Intel SGX: Not So Safe After All, ÆPIC Leak

Intel’s Software Guard Extensions (SGX) memory encryption technology sounded like such a good idea back in 2015. This set of security instructions would enable programmers to set up protected private memory regions, called enclaves. Within them, data and code would be decrypted as needed. Oh well, it was a nice idea while it lasted. Over half-a-dozen vulnerabilities, including one Spectre variation, soon appeared. And now, at the 2022 Black Hat Security Conference, another CPU-based security hole has been uncovered: ÆPIC Leak.
This one, dug up by European graduate students and an AWS researcher, is a new Intel architectural CPU bug that can leak data without using a side channel. It’s in a word, “Bad!”
Affected CPUs
According to the researchers, with exploits using their discovery, secrets can be leaked from the processor on most 10th, 11th, and 12th generation Intel CPUs. This includes Sunny Cove microarchitecture designs such as Intel’s 10th generation Ice Lake CPUs; its current third generation Xeon scalable server CPUs (Ice Lake SP); and new 12th generation Alder Lake CPUs (Golden Cove). Intel, however, claims that the Alder Lake CPUs aren’t affected.
The ÆPIC Leak works by sampling data transferred between the L2 and last-level cache. This includes SGX enclave data, from the super queue. An attacker can target data in use, such as register values and memory loads, and data at rest, e.g., SGX-enclave data pages. So this end-to-end attack extracts AES-NI, RSA, and even SGX attestation keys from enclaves within a few seconds.
Unlike the infamous transient execution attacks Meltdown and Spectre, ÆPIC Leak is an architectural bug. An attacker can get to the sensitive data without relying on a noisy, side channel. That makes attacks potentially easier to pull up.
Good News
The good news is that pulling such an attack off requires admin or root privilege. In addition, on clouds with virtual machines (VM), hypervisors don’t allow direct access to the local hardware’s Advanced Programmable Interrupt Controller (APIC). Thus, the nightmare security case of cloud-based VMs being cracked can’t happen.
It’s a different story for systems using SGX-based memory encryption for secure, isolated environments.
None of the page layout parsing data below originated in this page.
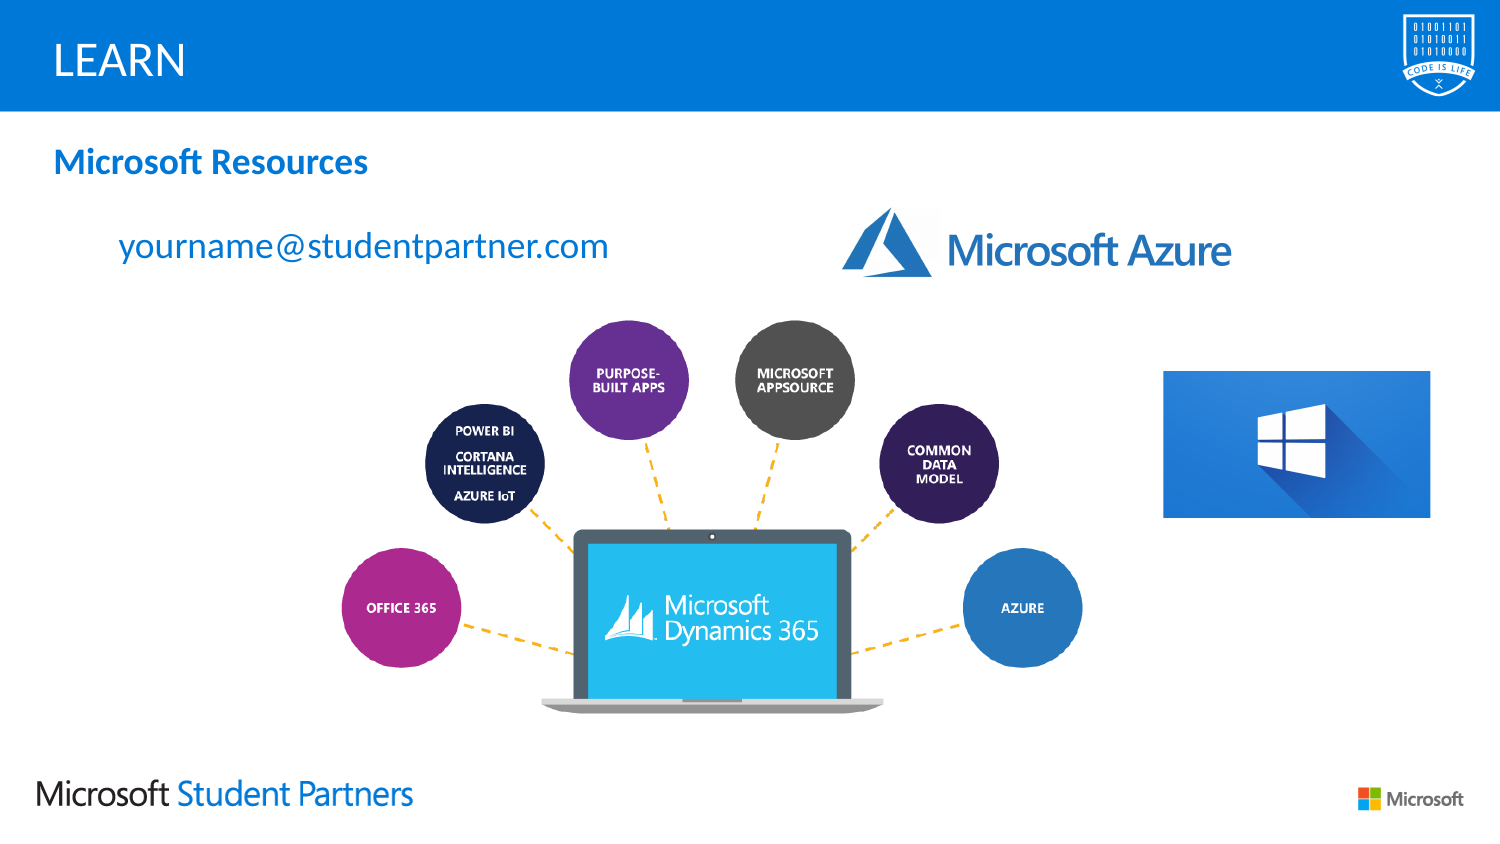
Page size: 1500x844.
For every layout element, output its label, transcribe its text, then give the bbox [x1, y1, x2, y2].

picture [0, 0, 1500, 844]
text_box LEARN [38, 25, 1082, 93]
text_box yourname@studentpartner.com [103, 213, 628, 274]
text_box Microsoft Resources [38, 134, 489, 190]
There are at least two techniques, Cache Line Freezing and Enclave Shaking, which can snatch AES-NI keys and RSA keys from Intel’s IPP library and the Intel SGX sealing and remote attestation keys.
Fixing the Problem
Intel is working on fixing this problem. It begins with Intel creating an updated Intel SGX Software Development Kit (SDK) that helps mitigate potential exposure. Intel also recommends users update to the latest firmware. Microcode to address the problem is already available for Linux. The Trusted Computing Base (TCB) recovery for ÆPIC Leak, however, won’t be available until March 7, 2023.
That’s all to the good, but I agree with the researchers. “The only short-term mitigations for ÆPIC Leak are to disable APIC MMIO or not rely on SGX.”
While its Common Vulnerability Scoring System (CVSS) score is only 6.0, for people that rely on SGX for security, it’s much nastier.
It’s also worth pointing out that Intel has already depreciated SGX on some processor families. This depreciation has already caused one unexpected side effect. Consumer users of Intel’s 11th and 12th-gen CPUs can’t watch UHD Blu-ray content in 4K because its digital rights management (DRM) “protection” won’t work without SGX. It’s possible that enterprise software programs may also have trouble without SGX.